| What is needed |
In the records below, begin at the line containing "45 1939 104" and end at the line containing "712 120 690"; quote every line in that span exactly, including both boundary lines, and no others.

| Input for this task |

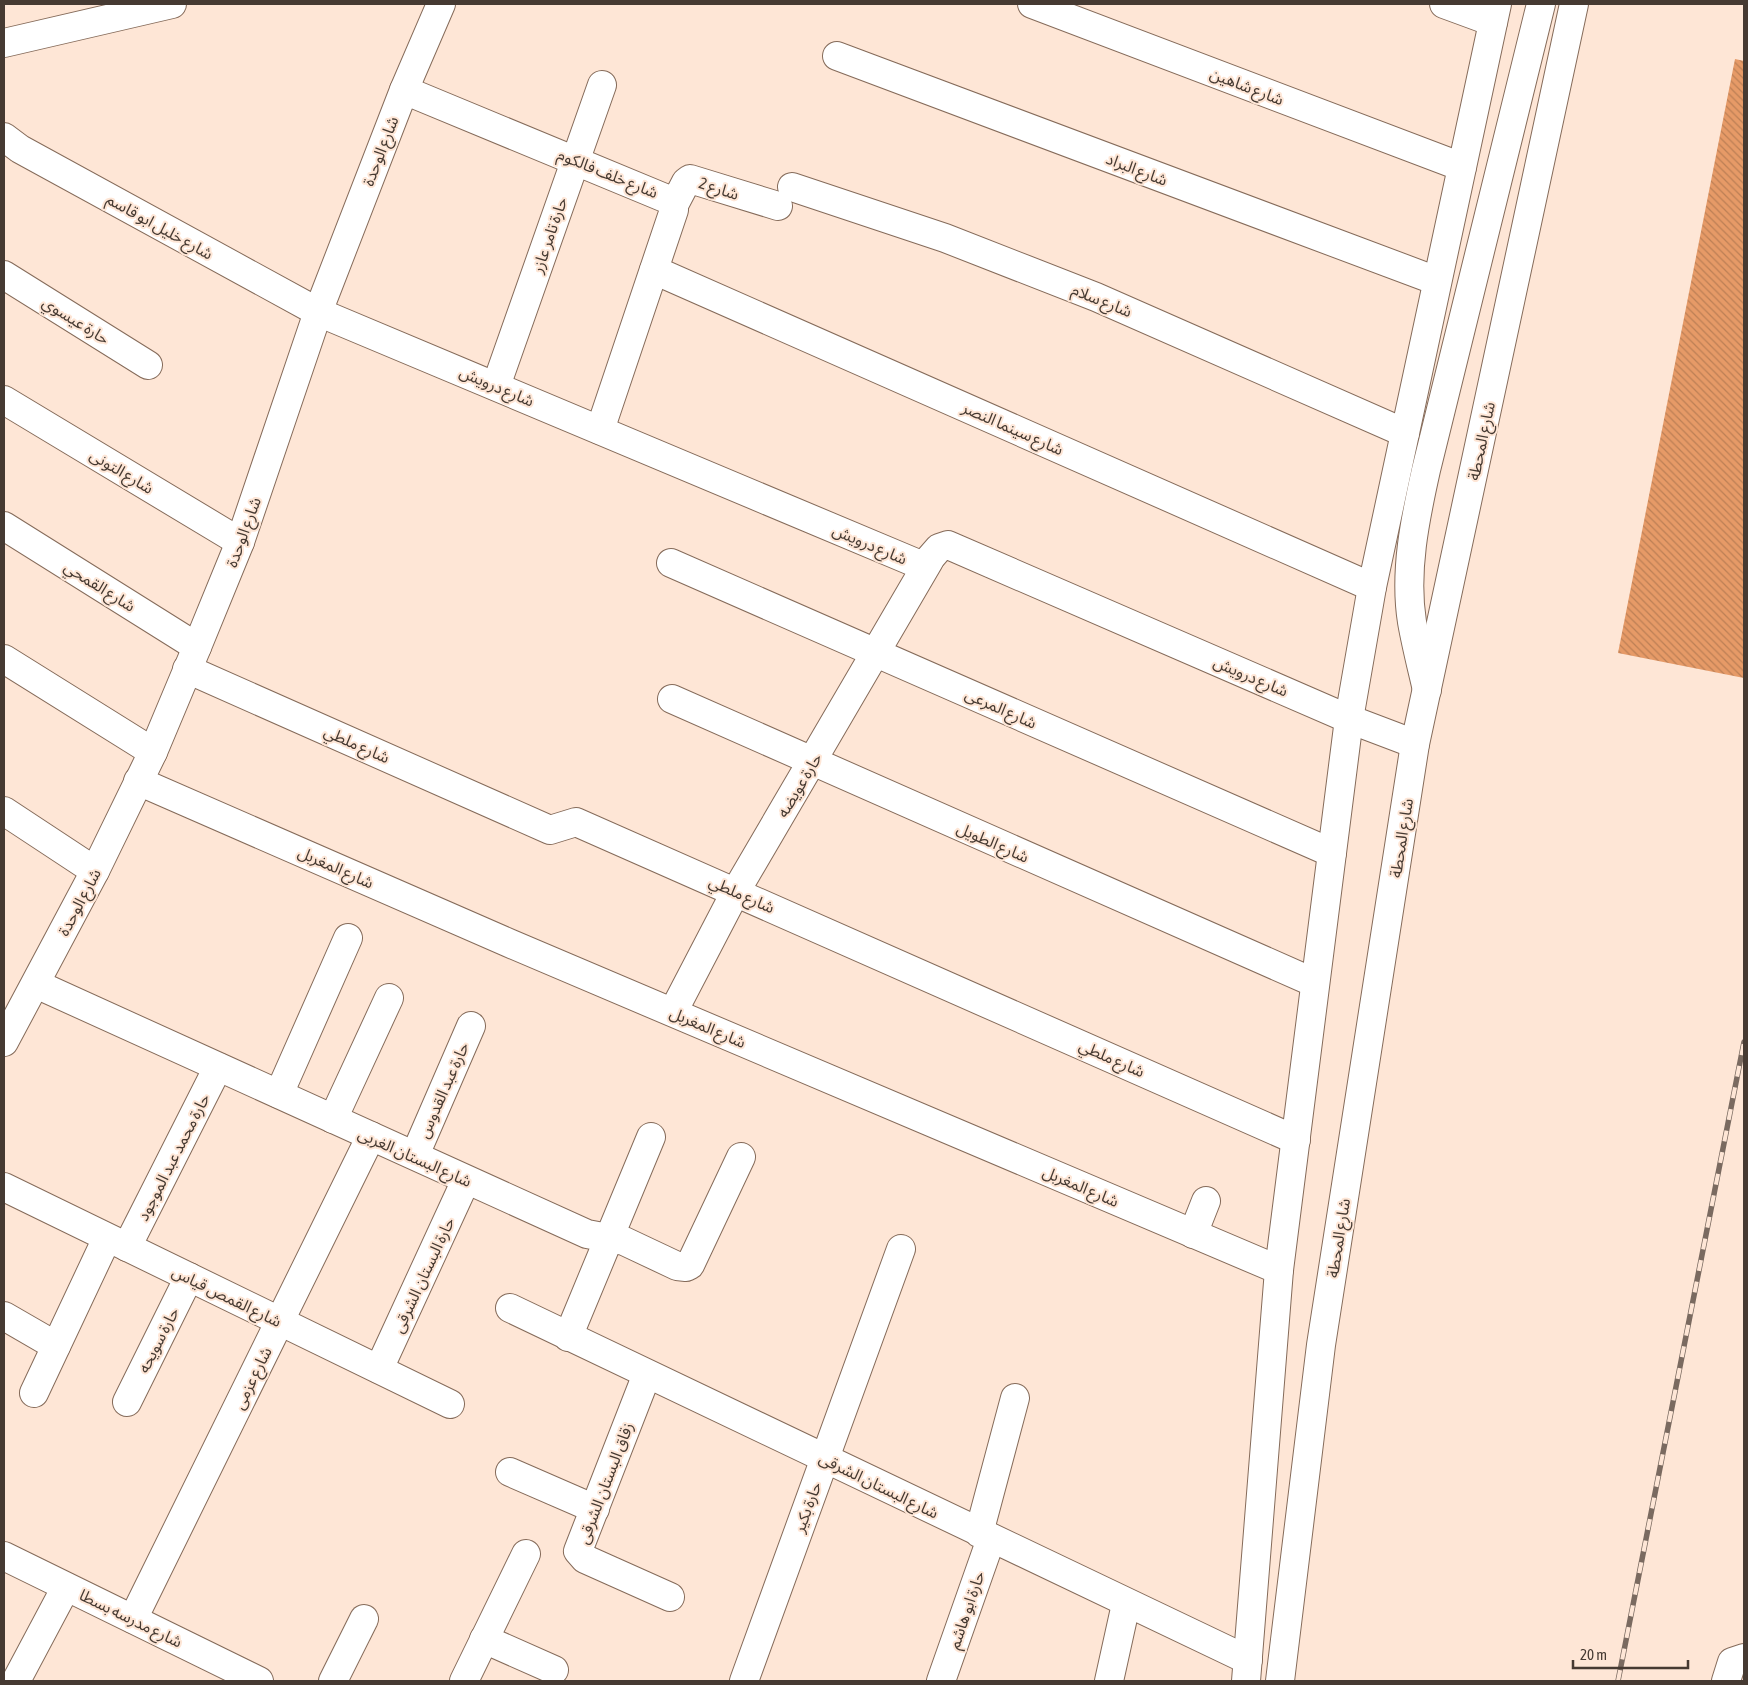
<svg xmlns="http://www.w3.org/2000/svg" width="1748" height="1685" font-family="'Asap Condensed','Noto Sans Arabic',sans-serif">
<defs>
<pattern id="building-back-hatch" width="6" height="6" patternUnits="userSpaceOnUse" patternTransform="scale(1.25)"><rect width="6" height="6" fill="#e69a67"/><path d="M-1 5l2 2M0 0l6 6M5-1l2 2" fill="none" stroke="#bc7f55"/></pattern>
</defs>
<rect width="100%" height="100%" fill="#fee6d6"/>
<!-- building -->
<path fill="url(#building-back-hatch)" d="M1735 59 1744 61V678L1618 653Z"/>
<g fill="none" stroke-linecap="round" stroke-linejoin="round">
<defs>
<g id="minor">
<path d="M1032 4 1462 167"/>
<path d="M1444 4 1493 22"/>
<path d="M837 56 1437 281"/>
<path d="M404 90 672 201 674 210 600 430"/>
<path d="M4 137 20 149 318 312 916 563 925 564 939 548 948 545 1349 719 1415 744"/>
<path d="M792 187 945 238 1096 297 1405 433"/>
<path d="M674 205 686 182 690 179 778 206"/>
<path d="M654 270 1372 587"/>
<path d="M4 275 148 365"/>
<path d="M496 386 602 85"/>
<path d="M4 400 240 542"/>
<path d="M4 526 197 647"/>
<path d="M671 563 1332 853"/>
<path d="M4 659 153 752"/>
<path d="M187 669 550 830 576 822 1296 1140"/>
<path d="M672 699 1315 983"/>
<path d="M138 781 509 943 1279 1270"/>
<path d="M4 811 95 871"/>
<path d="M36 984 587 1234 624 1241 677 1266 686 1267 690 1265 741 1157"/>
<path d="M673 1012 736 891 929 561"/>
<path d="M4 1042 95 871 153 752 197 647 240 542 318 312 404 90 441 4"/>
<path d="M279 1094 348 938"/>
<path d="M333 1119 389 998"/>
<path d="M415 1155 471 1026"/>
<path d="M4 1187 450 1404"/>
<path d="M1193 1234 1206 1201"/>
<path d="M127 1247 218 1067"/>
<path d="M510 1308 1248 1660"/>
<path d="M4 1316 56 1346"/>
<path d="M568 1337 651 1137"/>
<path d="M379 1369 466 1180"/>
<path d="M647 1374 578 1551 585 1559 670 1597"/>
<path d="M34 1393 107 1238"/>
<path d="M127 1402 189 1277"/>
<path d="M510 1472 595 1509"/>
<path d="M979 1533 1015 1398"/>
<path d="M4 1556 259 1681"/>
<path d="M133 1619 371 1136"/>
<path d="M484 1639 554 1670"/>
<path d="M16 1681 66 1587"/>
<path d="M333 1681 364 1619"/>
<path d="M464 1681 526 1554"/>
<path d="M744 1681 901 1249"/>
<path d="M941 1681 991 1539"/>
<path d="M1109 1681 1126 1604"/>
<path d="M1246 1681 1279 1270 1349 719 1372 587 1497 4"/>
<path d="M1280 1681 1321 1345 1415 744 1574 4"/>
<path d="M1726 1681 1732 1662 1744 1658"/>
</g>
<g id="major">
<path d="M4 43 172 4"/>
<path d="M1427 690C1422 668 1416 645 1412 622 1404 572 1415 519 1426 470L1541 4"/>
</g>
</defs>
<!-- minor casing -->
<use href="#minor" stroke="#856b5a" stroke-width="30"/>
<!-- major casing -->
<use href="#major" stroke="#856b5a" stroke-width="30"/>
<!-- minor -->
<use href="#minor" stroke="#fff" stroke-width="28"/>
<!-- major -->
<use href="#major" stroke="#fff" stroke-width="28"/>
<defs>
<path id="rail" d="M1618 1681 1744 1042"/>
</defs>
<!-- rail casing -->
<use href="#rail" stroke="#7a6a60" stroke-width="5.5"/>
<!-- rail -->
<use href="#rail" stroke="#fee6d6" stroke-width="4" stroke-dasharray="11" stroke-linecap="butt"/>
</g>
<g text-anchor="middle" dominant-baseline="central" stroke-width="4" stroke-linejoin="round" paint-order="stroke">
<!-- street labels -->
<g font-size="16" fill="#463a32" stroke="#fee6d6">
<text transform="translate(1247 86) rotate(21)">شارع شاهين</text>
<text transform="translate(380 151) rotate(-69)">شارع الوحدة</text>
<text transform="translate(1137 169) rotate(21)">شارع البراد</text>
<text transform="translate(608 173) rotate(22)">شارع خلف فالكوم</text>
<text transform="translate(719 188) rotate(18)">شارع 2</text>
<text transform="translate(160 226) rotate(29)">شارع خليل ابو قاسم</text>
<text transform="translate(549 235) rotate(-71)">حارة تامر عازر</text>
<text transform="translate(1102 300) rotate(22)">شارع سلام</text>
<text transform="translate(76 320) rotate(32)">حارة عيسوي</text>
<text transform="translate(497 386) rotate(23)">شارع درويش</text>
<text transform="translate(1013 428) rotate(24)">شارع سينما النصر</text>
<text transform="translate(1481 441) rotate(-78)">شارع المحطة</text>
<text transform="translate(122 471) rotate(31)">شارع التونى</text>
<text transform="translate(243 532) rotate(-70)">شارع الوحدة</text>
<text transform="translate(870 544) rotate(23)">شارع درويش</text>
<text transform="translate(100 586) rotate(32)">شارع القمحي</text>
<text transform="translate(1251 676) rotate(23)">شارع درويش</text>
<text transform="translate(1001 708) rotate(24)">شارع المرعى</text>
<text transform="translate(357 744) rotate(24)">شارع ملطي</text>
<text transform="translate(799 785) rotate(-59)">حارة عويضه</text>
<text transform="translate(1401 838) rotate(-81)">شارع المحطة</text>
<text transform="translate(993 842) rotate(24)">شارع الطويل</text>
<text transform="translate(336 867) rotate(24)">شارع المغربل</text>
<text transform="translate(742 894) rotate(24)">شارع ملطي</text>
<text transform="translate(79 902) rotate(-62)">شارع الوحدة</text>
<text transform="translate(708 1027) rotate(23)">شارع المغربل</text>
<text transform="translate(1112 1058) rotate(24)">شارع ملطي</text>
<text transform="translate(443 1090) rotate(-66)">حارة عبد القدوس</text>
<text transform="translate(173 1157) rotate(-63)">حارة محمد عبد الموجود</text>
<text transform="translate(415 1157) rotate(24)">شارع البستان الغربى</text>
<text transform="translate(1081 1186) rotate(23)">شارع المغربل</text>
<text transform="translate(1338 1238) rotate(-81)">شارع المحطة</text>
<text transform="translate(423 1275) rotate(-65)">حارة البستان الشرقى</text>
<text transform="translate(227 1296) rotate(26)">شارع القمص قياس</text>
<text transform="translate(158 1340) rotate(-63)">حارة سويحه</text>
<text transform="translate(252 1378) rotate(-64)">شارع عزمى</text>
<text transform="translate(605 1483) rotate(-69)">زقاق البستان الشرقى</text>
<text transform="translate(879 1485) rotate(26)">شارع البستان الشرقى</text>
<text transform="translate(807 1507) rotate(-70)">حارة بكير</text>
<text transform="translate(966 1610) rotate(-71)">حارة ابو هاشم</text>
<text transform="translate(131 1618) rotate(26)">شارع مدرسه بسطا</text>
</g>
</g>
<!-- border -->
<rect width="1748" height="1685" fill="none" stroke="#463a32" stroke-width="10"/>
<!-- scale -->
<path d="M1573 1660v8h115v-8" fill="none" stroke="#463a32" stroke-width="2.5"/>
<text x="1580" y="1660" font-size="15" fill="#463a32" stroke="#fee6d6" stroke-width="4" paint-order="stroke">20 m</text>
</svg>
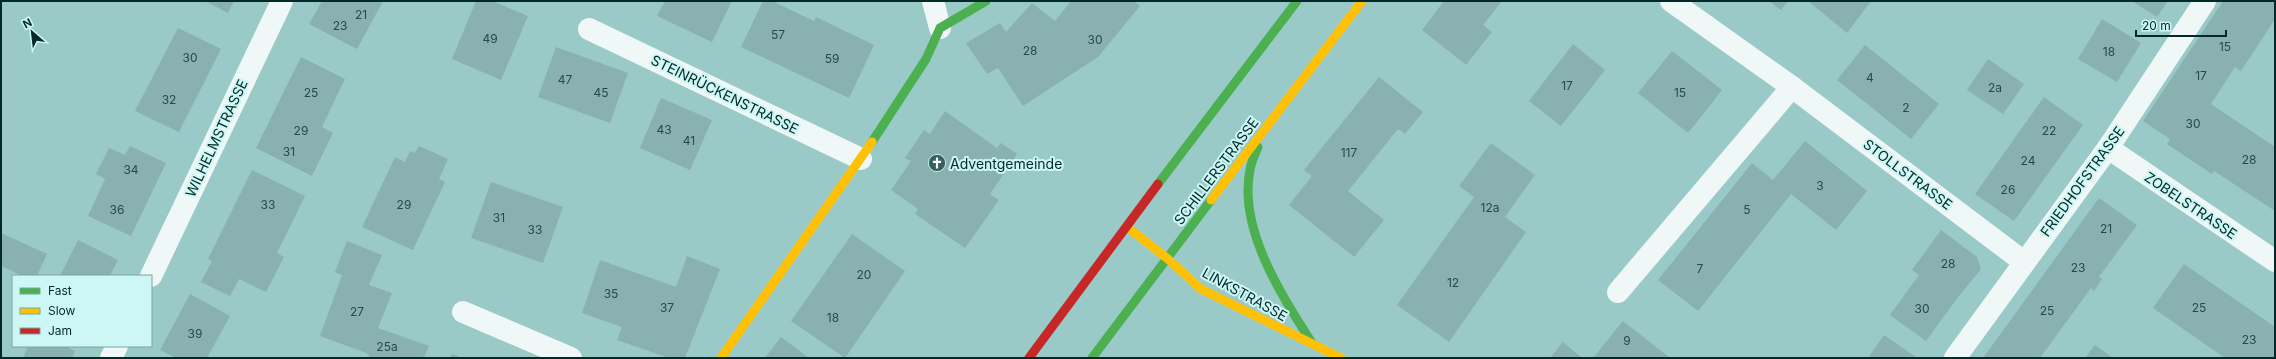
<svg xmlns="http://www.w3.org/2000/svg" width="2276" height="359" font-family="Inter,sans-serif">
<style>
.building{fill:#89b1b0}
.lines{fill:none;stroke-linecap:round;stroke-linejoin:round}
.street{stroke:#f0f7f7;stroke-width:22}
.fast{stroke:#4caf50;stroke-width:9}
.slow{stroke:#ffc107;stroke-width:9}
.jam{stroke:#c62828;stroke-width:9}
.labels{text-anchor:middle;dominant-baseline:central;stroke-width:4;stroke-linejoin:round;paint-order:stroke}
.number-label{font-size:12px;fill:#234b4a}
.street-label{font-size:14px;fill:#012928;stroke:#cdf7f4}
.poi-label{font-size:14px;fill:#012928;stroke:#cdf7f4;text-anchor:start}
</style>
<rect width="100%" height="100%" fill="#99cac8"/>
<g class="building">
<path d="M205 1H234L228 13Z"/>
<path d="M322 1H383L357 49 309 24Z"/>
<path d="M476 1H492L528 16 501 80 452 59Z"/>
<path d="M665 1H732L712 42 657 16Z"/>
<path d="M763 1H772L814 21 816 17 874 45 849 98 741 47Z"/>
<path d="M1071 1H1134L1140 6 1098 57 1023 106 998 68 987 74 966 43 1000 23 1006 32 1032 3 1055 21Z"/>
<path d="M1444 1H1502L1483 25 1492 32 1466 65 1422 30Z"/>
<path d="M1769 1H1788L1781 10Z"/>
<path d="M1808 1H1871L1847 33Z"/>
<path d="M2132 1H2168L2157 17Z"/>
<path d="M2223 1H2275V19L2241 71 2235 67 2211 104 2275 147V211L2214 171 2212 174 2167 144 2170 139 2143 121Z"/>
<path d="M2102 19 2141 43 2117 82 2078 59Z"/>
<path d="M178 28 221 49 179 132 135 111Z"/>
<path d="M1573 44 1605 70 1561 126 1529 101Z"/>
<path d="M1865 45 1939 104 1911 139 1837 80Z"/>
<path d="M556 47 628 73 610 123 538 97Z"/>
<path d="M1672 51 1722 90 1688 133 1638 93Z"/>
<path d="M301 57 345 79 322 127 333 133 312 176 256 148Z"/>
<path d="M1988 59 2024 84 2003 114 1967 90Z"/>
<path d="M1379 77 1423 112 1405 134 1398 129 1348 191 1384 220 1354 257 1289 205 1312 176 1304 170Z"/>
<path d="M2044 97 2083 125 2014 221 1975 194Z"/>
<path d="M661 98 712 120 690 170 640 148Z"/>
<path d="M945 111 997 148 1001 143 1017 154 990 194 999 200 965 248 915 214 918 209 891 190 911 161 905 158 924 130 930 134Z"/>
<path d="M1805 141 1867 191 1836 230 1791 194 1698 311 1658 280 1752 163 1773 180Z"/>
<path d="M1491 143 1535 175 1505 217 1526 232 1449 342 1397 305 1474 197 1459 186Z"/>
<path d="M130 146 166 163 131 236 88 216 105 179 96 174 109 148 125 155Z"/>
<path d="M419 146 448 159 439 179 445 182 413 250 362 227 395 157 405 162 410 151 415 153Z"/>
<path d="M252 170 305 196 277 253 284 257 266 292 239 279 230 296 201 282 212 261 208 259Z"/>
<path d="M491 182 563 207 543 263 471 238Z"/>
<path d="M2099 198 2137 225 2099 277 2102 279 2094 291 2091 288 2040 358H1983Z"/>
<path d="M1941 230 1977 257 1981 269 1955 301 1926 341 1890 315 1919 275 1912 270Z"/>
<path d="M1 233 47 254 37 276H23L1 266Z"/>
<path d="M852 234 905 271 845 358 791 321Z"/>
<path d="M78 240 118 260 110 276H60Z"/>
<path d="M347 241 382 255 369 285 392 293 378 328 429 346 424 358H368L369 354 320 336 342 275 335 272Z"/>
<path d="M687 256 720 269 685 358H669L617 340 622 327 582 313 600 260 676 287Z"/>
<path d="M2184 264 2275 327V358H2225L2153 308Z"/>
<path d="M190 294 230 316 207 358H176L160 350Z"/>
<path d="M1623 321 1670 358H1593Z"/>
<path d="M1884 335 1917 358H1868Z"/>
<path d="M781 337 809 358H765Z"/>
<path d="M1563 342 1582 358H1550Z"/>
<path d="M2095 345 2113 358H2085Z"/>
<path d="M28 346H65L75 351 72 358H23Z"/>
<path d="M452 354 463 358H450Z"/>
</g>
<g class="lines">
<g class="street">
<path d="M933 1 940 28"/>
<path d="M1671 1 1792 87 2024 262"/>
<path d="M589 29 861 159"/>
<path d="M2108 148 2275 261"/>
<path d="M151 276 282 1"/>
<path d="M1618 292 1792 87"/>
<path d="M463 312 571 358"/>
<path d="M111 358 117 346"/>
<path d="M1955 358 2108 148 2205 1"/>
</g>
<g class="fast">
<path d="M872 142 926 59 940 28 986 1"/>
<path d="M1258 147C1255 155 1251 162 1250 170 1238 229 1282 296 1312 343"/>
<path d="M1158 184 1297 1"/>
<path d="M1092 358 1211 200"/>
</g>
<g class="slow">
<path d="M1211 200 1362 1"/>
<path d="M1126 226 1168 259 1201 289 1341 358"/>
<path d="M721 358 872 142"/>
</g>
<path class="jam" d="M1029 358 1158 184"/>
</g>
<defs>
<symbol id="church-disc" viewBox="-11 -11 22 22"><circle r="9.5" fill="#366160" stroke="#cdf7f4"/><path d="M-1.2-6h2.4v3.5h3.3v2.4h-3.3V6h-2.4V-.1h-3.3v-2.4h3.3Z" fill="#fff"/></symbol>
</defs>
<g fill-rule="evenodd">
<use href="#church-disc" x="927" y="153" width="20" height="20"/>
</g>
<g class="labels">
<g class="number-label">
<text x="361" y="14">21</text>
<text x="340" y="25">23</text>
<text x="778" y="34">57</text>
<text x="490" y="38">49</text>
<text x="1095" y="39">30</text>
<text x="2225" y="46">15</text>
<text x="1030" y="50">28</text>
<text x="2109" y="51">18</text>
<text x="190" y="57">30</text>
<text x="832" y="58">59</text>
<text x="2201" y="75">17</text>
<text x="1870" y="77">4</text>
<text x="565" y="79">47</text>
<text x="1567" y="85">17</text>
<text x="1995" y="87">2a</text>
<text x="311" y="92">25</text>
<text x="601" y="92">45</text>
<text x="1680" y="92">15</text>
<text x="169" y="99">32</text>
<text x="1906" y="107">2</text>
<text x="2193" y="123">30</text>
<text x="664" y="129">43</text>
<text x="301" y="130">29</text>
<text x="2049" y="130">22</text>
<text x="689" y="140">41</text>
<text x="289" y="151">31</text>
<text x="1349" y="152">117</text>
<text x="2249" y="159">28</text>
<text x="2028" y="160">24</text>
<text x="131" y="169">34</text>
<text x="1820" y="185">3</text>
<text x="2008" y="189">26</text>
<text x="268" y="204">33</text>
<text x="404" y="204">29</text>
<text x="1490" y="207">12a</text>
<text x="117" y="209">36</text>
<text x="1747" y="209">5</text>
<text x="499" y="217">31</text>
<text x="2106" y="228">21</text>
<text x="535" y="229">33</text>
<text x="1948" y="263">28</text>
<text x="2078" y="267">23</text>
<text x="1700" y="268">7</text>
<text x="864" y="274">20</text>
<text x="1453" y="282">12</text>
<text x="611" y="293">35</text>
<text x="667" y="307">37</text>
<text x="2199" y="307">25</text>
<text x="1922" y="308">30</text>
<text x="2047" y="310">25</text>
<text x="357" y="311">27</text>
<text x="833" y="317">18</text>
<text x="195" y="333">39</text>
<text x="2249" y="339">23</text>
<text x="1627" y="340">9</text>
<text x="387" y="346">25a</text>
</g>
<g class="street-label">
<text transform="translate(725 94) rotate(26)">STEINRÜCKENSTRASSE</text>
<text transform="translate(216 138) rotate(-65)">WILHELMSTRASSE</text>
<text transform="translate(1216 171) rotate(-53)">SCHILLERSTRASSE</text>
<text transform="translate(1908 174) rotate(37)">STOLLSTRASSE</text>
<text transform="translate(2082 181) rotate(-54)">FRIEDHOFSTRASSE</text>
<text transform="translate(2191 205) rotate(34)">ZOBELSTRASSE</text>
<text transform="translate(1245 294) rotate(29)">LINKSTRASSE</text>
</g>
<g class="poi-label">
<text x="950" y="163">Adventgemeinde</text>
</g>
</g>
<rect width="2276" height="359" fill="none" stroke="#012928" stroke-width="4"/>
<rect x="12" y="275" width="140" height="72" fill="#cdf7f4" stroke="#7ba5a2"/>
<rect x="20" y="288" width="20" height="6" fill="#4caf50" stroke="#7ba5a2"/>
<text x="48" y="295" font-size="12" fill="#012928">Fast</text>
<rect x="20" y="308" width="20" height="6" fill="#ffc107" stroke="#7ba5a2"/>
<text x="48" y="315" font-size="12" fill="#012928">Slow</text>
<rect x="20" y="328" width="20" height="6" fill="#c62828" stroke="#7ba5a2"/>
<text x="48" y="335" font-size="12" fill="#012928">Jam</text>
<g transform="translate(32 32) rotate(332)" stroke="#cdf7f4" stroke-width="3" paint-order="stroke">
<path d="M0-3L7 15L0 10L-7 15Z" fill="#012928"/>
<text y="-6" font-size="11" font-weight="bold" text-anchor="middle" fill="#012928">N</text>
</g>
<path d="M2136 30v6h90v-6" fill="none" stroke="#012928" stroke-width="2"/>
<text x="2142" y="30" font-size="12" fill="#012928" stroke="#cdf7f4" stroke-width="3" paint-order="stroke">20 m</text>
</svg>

| Result below |
<path d="M1865 45 1939 104 1911 139 1837 80Z"/>
<path d="M556 47 628 73 610 123 538 97Z"/>
<path d="M1672 51 1722 90 1688 133 1638 93Z"/>
<path d="M301 57 345 79 322 127 333 133 312 176 256 148Z"/>
<path d="M1988 59 2024 84 2003 114 1967 90Z"/>
<path d="M1379 77 1423 112 1405 134 1398 129 1348 191 1384 220 1354 257 1289 205 1312 176 1304 170Z"/>
<path d="M2044 97 2083 125 2014 221 1975 194Z"/>
<path d="M661 98 712 120 690 170 640 148Z"/>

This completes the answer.